Rosamund Hodge’s Crimson Bound is based loosely on Little Red Riding Hood. The forestborn, devotees to the Devourer, lurk in the forest like wolves, waiting for their prey to wonder in. When Rachelle was young and curious, she found herself intrigued by a forestborn and unable to resist the pull she felt toward him. Her naivety bought her a mark that stripped her of innocence and damned her to a life of strife. While other bloodbound have sought forgiveness and others have embraced the darkness within, Rachelle has drowned herself in hatred. Hatred for the forestborn, hatred for those trying to save her, and hatred for herself.

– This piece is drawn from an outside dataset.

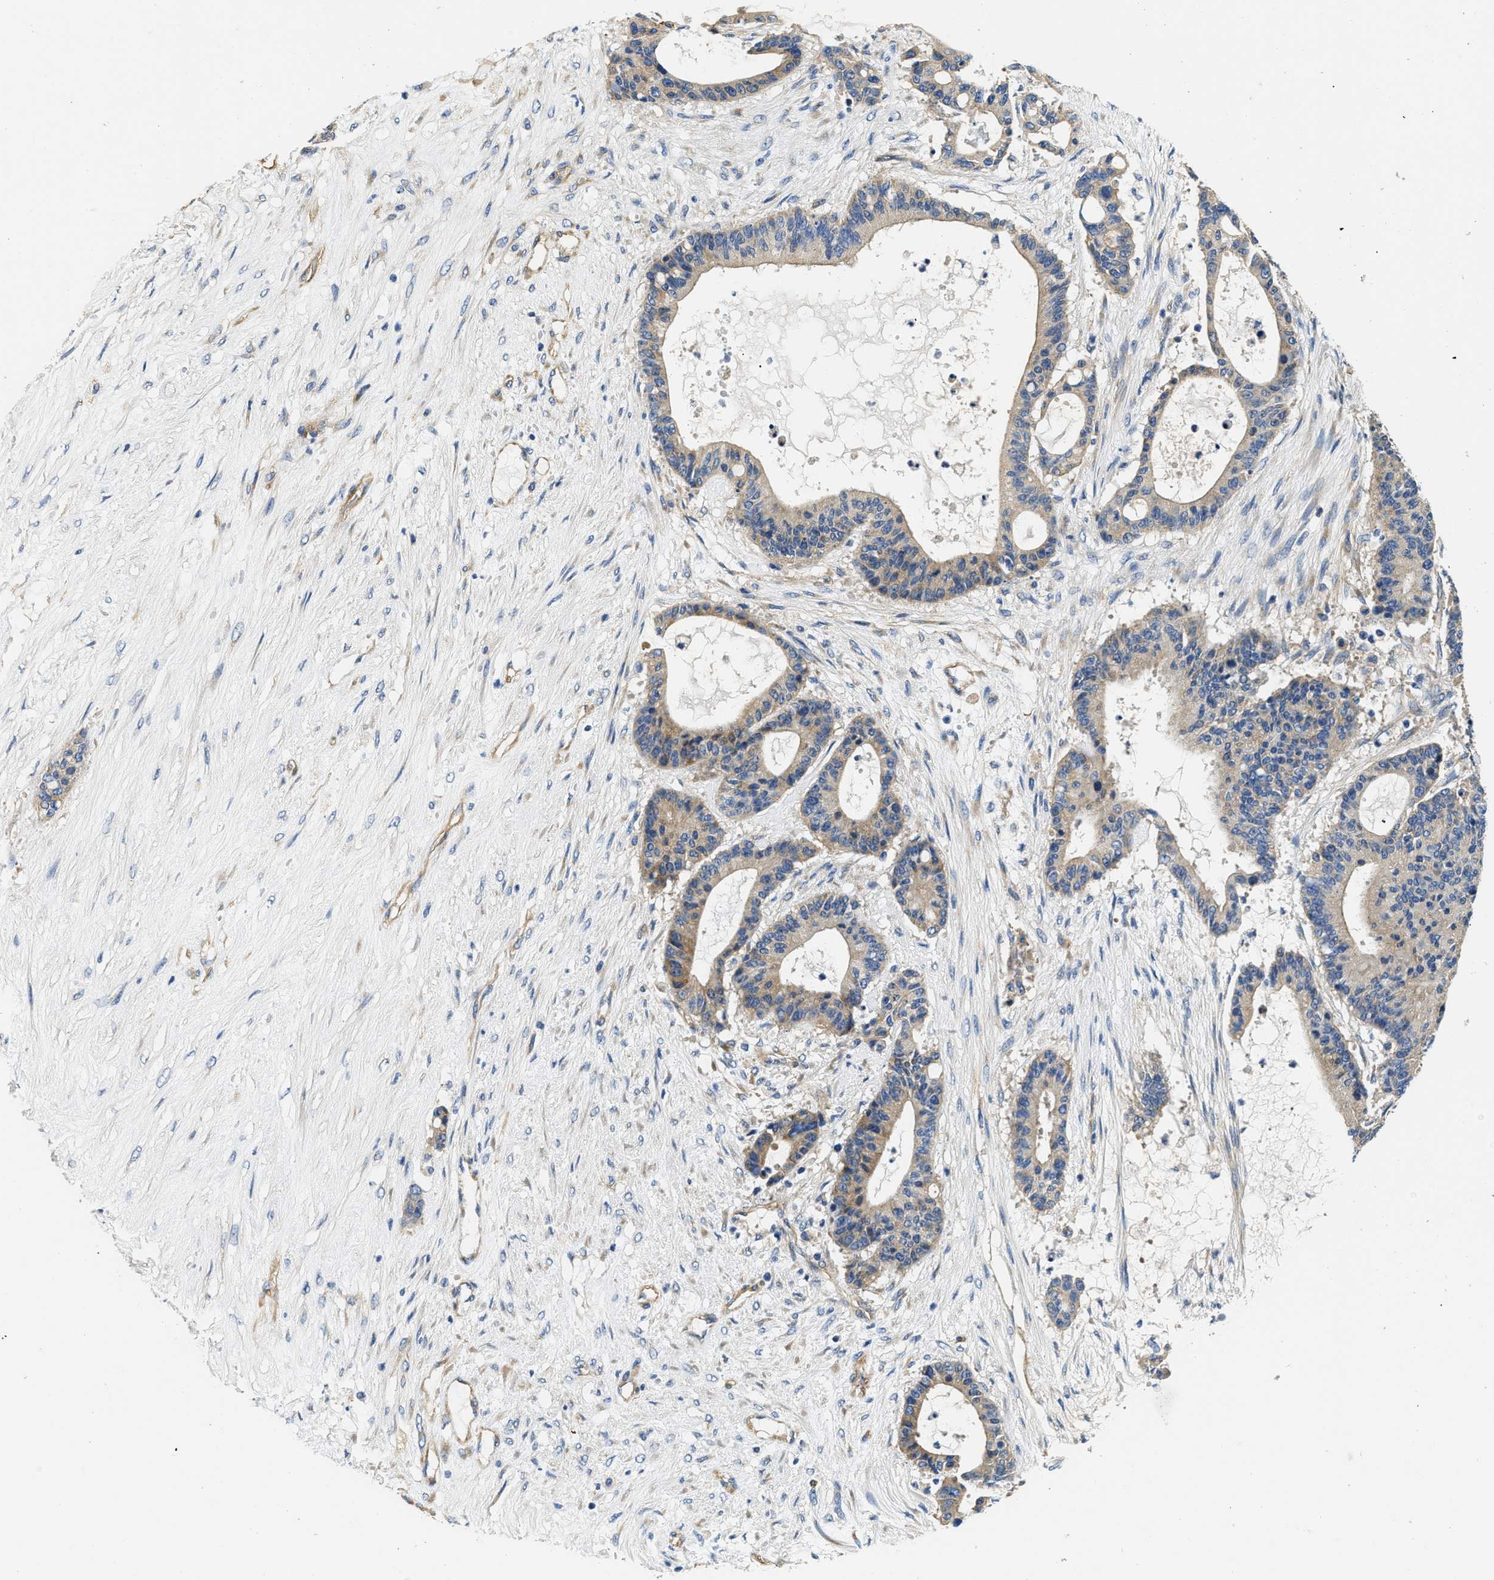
{"staining": {"intensity": "moderate", "quantity": ">75%", "location": "cytoplasmic/membranous"}, "tissue": "liver cancer", "cell_type": "Tumor cells", "image_type": "cancer", "snomed": [{"axis": "morphology", "description": "Cholangiocarcinoma"}, {"axis": "topography", "description": "Liver"}], "caption": "An immunohistochemistry histopathology image of tumor tissue is shown. Protein staining in brown labels moderate cytoplasmic/membranous positivity in liver cancer within tumor cells.", "gene": "CSDE1", "patient": {"sex": "female", "age": 73}}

When Rachelle meets Armand, who claims he was marked, but who neither took a life nor gave up his own, she is filled with animosity. Her dislike for him stems more from envy than distrust, as she has spent the last three years of her life fueled by bitterness. Their relationship has an interesting beginning, but the evolution felt too hurried. Rachelle’s feelings moved from hatred to romantic quite quickly with no transitional period. More time is spent laying the foundation for Rachelle’s relationship with her fellow bloodbound, Erec, and even though I didn’t root for these two, their rapport felt more natural.
The world building in Crimson Bound is its strongest feature. Folklore bleeds into present day and the Great Forest has a mind of its own, seeking to ensnare everyone. There is an interesting collision of faiths, but in the end these two contrary theologies find a way to reconcile with one another in an effort to defeat the Devourer.